Warburg agrees to pay up: Figure totals pounds 35m as bank settles negligence claim by Yeoman

BRITAIN'S largest merchant bank, SG Warburg, yesterday paid pounds 35m to settle the negligence claim brought against it by the Irish leasing group Yeoman International.

In an out-of-court settlement Warburg agreed to paid pounds 33m damages and pounds 2m costs to Yeoman, though it did not admit liability.

Yeoman had been claiming pounds 115m in damages as a result of its disastrous takeover of the rival group CLF five years ago. Yeoman paid pounds 93m for the company but found that it was making large losses and had to launch a rescue rights issue.

It sued Warburg and the City lawyers Linklaters & Paines, which advised Yeoman, for the difference between what it paid for CLF and what, in hindsight, it was really worth. The amount was inflated by interest costs.

Warburg refused to admit how much it paid, saying it would have an insignificant effect on the group's profits, but the true amount emerged in Ireland.
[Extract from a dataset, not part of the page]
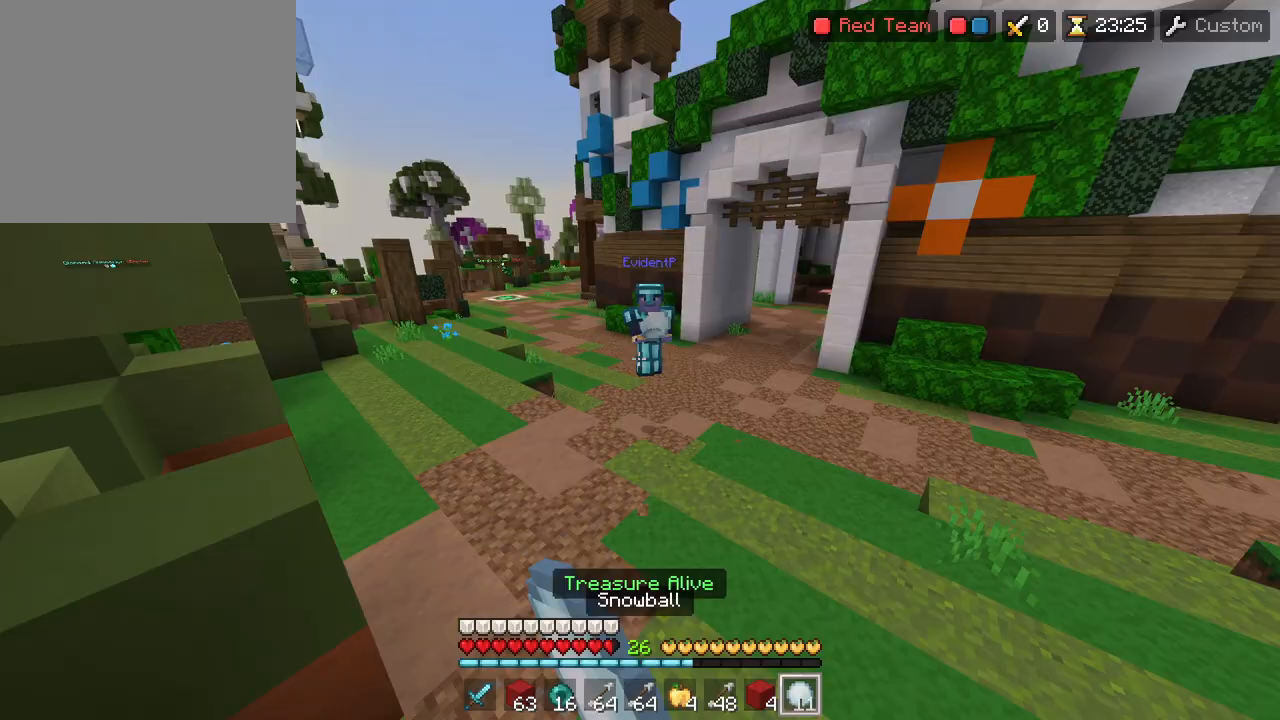
{"buttons": [], "left_stick": "up-right", "right_stick": "down-left", "events": [[83, "right_stick", "up-right"], [167, "right_stick", "center"], [217, "R1", "down"], [283, "R1", "up"], [350, "right_stick", "down-left"]]}
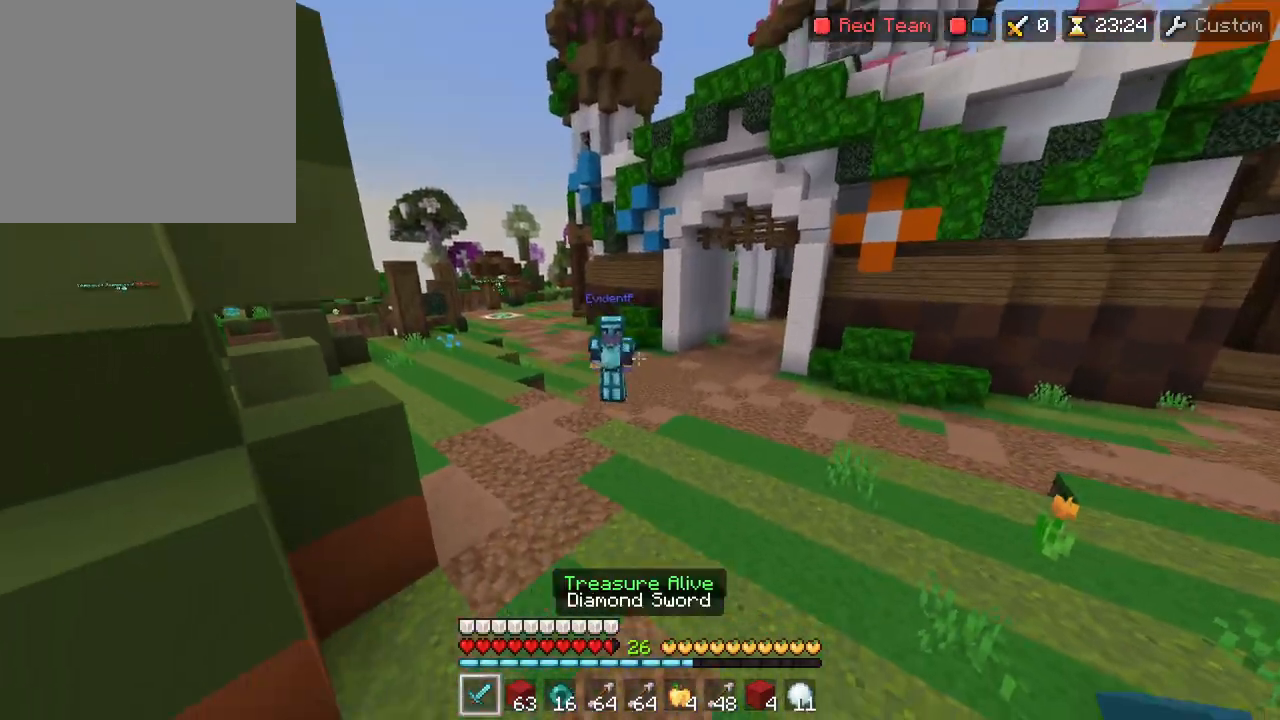
{"buttons": [], "left_stick": "up-right", "right_stick": "left", "events": [[33, "L1", "down"], [50, "L1", "up"], [83, "CIRCLE", "down"], [100, "right_stick", "center"], [133, "CIRCLE", "up"], [267, "R1", "down"], [333, "R1", "up"], [450, "right_stick", "left"]]}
Warburg, though, may only have to bear a small percentage of this, as the lion's share is covered by the bank's professional indemnity insurance at Lloyd's of London.

The other defendant, Linklaters, paid nothing to Yeoman and only has to bear its own costs, which are covered by the Law Society's solicitors' indemnity insurance.

The trial started two weeks ago but was adjourned on Monday last week after barristers' opening statements. Mr Justice Buckley adjourned proceedings to read amended witness statements after Robert Gillespie, the Warburg director who advised Yeoman, said he had made some mistakes in his statements and wished to change them.

The out-of-court settlement is an embarrassment to Warburg, which had always maintained that it was not at fault and had resolutely refused to note the legal action as a contingent liability in its accounts.

It follows the pounds 172m damages awarded against Samuel Montagu, the merchant bank owned by Midland, after it was sued by British & Commonwealth Holdings, which is now in administration.

Montagu had said that a US-controlled financial group, Quadrex, was good for the money when it had agreed to buy two of B&C's subsidiaries, but Quadrex was unable to complete the deal.

Warburg was also censured by the City Panel on Takeovers and Mergers over its advice to the supermarket group William Low, which had announced a deal to take over its rival, Budgens.

The deal fell apart and it was found that Warburg had not pursued offers of financial information from Budgens' advisers, Kleinwort Benson, which might have prevented the debacle.